What I came away with was Jan’s distinction between universalist and globalist monotheisms. The first centers upon an inherent deity and universal truth that is fundamentally exclusive. It is distinctively unheimlich – uncanny in its distance from the everyday and in its strangeness – the holy ghost in the machine, as it were. We are familiar with such a universalizing tendency in many exclusive and fundamentalist theologies and religions, even secular movements such as the scientific enlightenment and its legacy of one universal principle of reason.
The origins of ancient Near Eastern monotheism, in contrast, seem much more associated with a search to find a god that transcends local difference. Hence it was “globalist”, in contrast to universalist.
There are many Near Eastern diplomatic documents that translate local deities, one into the other, and ultimately according to a single principle of deity. The purpose is to establish legal force through the validity of oaths sworn by god(s) with different names. There is a clear association of divinity, of course, also with monarchy. It is there in the difficult relations between temple, monarchy and state in the early city states of Mesopotamia and the Nile Valley.

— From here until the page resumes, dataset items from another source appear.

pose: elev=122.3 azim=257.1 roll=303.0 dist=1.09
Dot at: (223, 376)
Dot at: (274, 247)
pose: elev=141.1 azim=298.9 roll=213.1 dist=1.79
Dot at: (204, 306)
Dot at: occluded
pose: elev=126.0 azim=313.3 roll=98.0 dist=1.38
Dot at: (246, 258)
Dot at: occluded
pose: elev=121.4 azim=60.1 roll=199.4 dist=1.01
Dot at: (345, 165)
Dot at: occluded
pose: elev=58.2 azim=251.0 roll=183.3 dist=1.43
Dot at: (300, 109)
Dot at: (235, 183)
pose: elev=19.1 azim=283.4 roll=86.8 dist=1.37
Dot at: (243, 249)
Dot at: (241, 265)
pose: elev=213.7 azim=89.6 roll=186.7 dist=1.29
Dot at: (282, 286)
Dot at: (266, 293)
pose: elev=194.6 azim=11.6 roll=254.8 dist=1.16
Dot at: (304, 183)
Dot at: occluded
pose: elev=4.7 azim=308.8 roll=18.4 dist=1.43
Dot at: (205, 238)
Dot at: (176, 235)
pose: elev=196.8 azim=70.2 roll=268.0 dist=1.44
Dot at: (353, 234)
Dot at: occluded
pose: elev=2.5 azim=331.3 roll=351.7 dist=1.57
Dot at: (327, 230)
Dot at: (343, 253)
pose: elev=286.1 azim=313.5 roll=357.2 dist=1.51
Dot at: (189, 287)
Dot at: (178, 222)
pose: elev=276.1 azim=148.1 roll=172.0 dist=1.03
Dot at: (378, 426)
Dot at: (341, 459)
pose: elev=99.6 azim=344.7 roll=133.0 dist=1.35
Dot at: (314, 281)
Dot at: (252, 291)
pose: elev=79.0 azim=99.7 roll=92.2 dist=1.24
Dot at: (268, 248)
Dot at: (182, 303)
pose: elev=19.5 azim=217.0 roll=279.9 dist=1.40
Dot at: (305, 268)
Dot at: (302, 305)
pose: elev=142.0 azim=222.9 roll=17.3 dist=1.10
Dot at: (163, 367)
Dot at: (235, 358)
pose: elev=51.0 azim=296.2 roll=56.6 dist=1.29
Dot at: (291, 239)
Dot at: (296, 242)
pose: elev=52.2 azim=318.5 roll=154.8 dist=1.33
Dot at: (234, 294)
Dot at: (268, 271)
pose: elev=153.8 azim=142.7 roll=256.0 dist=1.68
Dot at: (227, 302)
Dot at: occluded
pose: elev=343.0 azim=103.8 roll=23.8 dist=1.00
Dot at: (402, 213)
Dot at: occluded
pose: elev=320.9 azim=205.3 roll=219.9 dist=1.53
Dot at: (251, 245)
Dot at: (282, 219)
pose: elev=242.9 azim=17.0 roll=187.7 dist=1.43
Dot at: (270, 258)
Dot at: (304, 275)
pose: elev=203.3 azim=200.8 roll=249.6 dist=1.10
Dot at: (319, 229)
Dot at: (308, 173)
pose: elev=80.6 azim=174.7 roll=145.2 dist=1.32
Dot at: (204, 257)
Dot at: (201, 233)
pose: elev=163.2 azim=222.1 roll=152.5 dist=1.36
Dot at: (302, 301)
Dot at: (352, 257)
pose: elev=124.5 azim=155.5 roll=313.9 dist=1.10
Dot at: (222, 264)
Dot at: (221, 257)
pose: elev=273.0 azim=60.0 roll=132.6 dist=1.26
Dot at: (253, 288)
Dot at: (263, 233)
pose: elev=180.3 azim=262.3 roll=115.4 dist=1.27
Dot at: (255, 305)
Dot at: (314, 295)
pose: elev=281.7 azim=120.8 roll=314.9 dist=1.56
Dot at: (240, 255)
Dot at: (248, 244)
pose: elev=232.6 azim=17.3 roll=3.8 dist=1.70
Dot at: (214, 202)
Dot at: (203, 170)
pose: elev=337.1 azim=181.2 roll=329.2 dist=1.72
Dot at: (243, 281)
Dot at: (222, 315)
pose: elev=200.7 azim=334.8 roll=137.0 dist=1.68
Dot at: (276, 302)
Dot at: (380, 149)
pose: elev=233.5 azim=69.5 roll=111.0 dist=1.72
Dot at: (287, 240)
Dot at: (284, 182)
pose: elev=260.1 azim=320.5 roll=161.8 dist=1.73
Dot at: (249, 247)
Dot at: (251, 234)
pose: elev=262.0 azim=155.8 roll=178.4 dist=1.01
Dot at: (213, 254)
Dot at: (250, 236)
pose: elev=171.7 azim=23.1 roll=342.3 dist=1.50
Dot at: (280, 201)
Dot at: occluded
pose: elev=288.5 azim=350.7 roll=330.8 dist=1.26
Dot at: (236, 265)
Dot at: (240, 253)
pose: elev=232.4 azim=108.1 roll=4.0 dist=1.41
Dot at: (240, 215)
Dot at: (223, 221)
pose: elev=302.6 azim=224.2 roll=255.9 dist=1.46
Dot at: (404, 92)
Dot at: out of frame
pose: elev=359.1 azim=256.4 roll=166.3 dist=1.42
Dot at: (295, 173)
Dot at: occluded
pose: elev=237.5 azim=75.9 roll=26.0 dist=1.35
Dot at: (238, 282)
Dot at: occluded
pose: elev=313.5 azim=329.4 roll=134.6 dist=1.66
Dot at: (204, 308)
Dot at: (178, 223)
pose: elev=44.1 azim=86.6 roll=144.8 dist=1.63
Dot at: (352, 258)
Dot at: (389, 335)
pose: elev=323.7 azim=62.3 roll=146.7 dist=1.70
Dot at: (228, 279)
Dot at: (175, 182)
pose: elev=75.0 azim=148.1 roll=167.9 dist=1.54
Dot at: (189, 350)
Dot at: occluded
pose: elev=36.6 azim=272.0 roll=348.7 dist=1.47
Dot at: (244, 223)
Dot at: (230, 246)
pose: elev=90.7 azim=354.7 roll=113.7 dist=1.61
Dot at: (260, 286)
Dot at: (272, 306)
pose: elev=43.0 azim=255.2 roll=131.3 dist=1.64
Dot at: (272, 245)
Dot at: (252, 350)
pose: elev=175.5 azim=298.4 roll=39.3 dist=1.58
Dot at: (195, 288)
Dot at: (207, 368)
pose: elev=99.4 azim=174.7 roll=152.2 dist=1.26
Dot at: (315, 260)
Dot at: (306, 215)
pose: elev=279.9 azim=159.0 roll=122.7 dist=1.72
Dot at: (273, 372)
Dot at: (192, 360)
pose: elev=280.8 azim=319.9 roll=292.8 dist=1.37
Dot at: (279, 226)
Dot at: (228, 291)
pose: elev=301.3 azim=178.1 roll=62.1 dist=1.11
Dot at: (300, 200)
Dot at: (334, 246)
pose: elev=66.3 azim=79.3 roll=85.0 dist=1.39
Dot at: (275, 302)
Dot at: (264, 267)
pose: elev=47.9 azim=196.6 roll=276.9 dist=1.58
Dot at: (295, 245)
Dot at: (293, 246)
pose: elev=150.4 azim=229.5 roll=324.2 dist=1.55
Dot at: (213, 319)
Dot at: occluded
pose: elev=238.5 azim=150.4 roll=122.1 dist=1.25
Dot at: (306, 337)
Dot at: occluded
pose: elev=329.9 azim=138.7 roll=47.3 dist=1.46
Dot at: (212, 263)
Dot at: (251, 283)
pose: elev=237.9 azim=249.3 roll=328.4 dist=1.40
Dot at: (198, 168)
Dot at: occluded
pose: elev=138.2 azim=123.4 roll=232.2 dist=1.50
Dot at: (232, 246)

With the divine cosmos intimately associated with political power, the most powerful is that which is uncreated, or rather causa sui, independent, not subject to another. Its geneaology runs from the god-king through the paradox of the king’s two bodies to the still-current association of state and church. Monotheism allows the ultimate global translation. Its roots are regional diversity, socio-political extension, international relations and sovereignty.
Some crucial matters here for our current fundamentalist clash of civilizations. Monotheism began as a transcendance of local difference, translating through a deity removed from the everyday.